Successful Heat Pump Sizing - What About Cooling?
Even as we tend to have larger heating loads than cooling loads, we still need to consider sizing for both. PTCS requires sizing heat pumps to achieve a heating balance point of 30oF or less. If the heat pump sizing calculations suggest a larger cooling load than heating load, then achieving a heating balance point of 30oF or less will easily be achieved and may result in a slightly oversized heat pump for heating. However, in most cases, the calculated heating load will be larger than the calculated cooling load, and the heat pump will be appropriately sized for both. Since we are in a dry summer climate, generally there should be minimal concern about oversizing for cooling when sizing a heat pump for heating.
When sizing for cooling loads, the critical inputs are window orientation, solar heat gain coefficient, window shading, duct location, and duct condition.
Window Orientation – East and west-facing windows have the biggest impacts due to the low angle of the sun in the morning and evening during the cooling months.
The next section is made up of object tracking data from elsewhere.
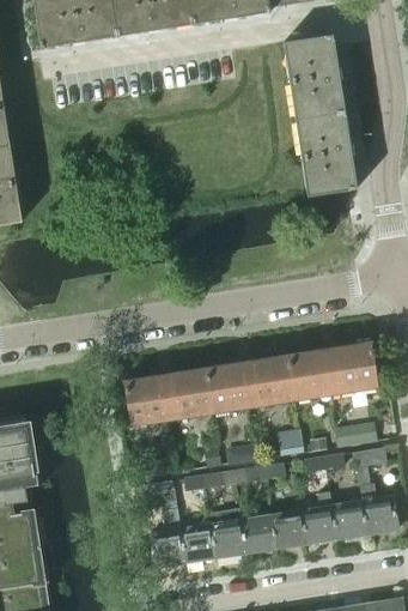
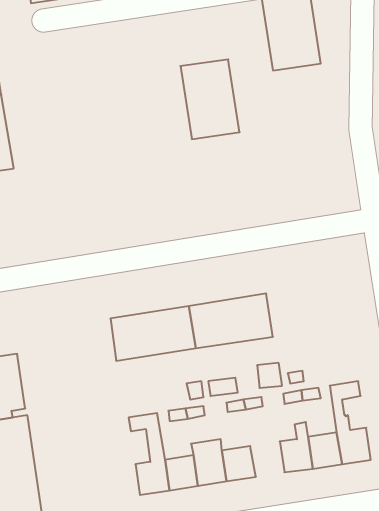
building: [296,113,358,196] -> [180,59,240,139]
building: [288,341,379,400] -> none
building: [335,421,379,446] -> none
building: [272,510,307,548] -> none

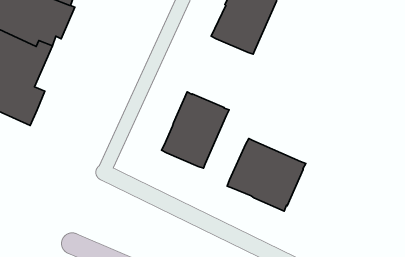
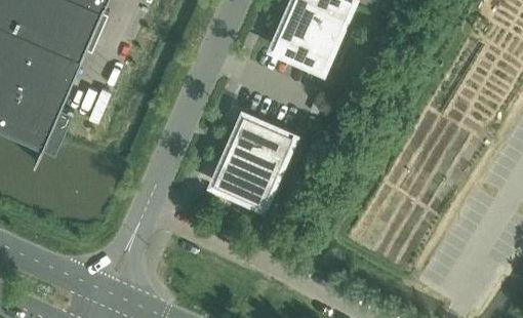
building: [227,138,306,211] -> none

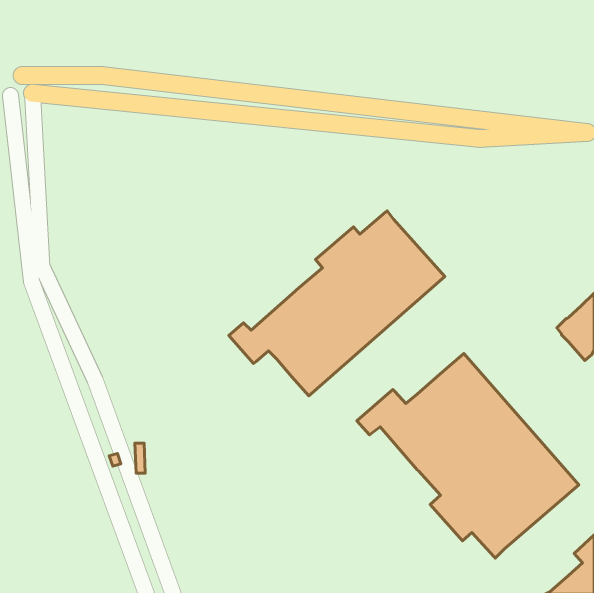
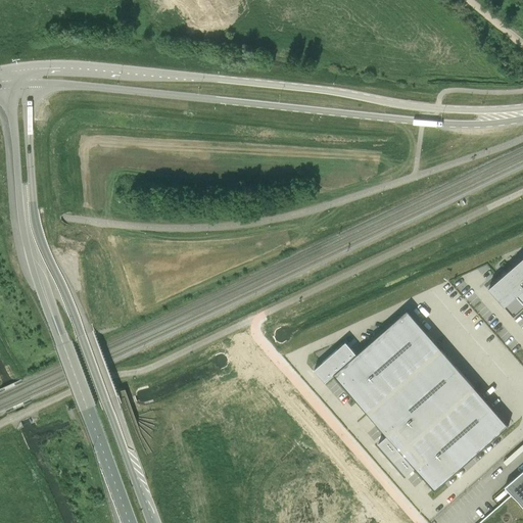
building: [229,211,445,396] -> none

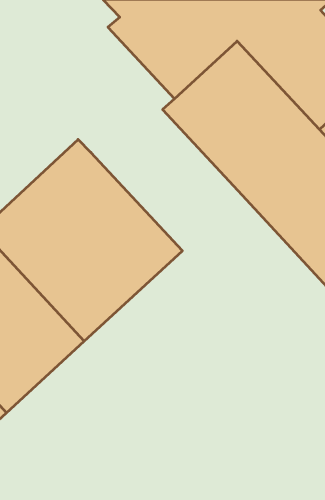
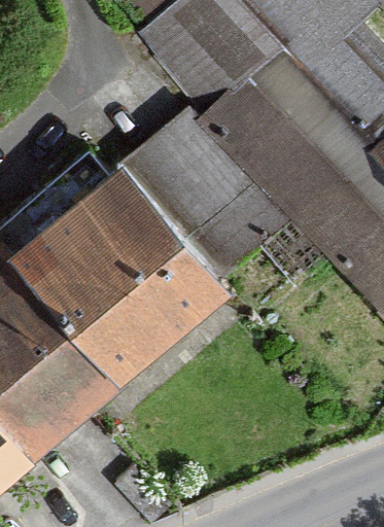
building: none -> [125,108,281,268]

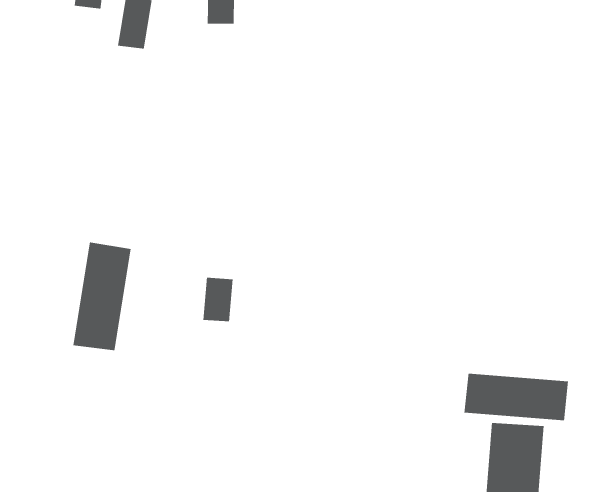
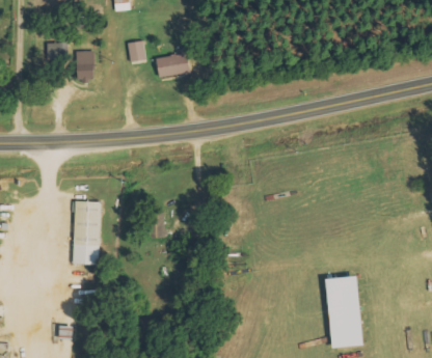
building: none -> [156,52,189,76]
building: [464,373,569,421] -> none

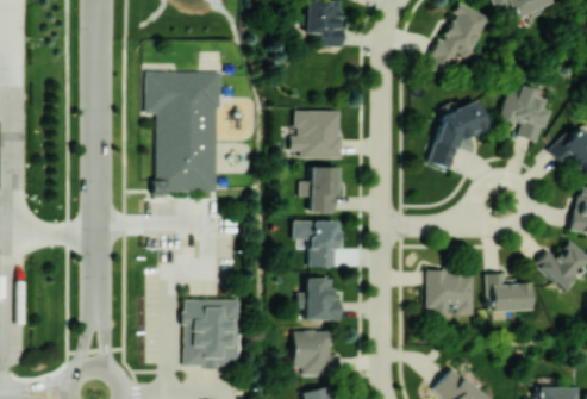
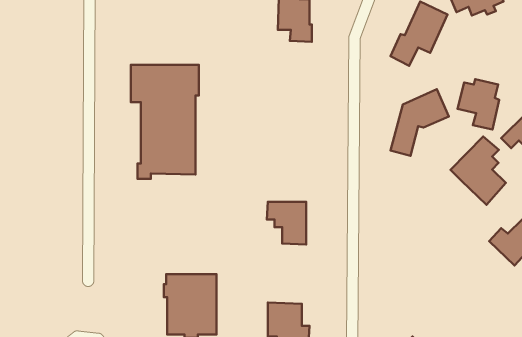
building: [291,110,341,157] -> none
building: none -> [451,136,506,205]
building: [310,166,337,212] -> none
building: [426,270,473,318] -> none
building: [487,272,530,311] -> none
building: [306,278,339,319] -> none

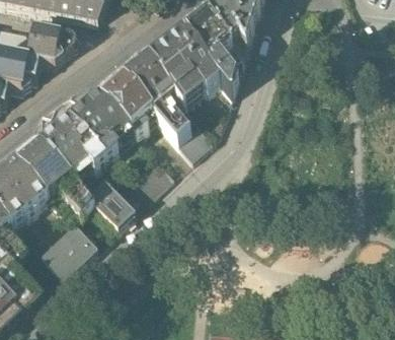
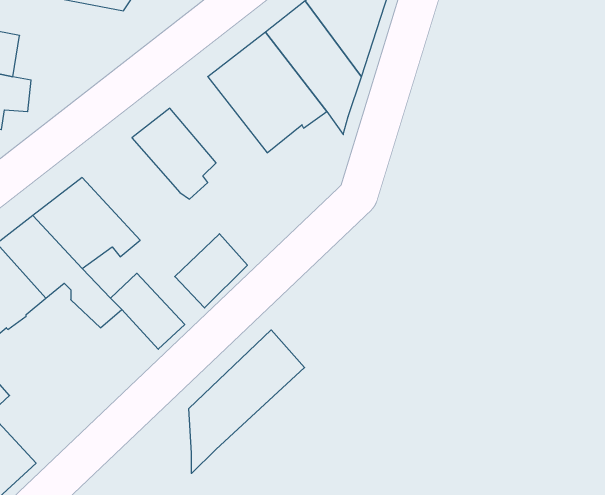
building: [27,20,71,64] -> none
building: [124,58,209,155] -> none
building: [70,95,130,158] -> none
building: none -> [189,330,305,473]
building: [41,220,95,275] -> none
Window Solar Heat Gain Coefficient (SHGC) – SHGC is the fraction of solar radiation admitted through a window -- either transmitted directly and/or absorbed, and subsequently released as heat inside a home compared to a single pane of glass. In the northwest, the SHGC usually aligns with the U-value of a window. Hence a window with a U-value of 0.4 would have SHGC of roughly 0.4.
Window Shading – Shading happens in many forms, including from trees, neighbor’s homes, exterior blinds, roof overhangs, screens, etc. If shading is not accounted for on east and west-facing windows in the heat gain calculation, the calculated cooling load might be significantly higher than the actual load. This could potentially suggest a larger unit be installed than needed. Manual J and most sizing programs have inputs to account for window shading.
Ducts – If the ducts are in the attic, the duct multiplier for cooling will be higher than for heating. If all of the ducts are in the attic, a reasonable cooling duct multiplier for well insulated and sealed ducts is 1.2, implying the cooling load calculated for the house needs to be increased by 20% to account for the duct gains in the attic. If not all of the ducts are in the attic, the cooling duct multiplier can be reduced. The multiplier should be increased if the ducts are unsealed or not insulated. The program recommends that you confirm that ducts in unconditioned spaces are connected, sealed, insulated, and supported. This will also keep the air temperature discharging from the diffusers at a nice low temperature, ensuring greater comfort levels.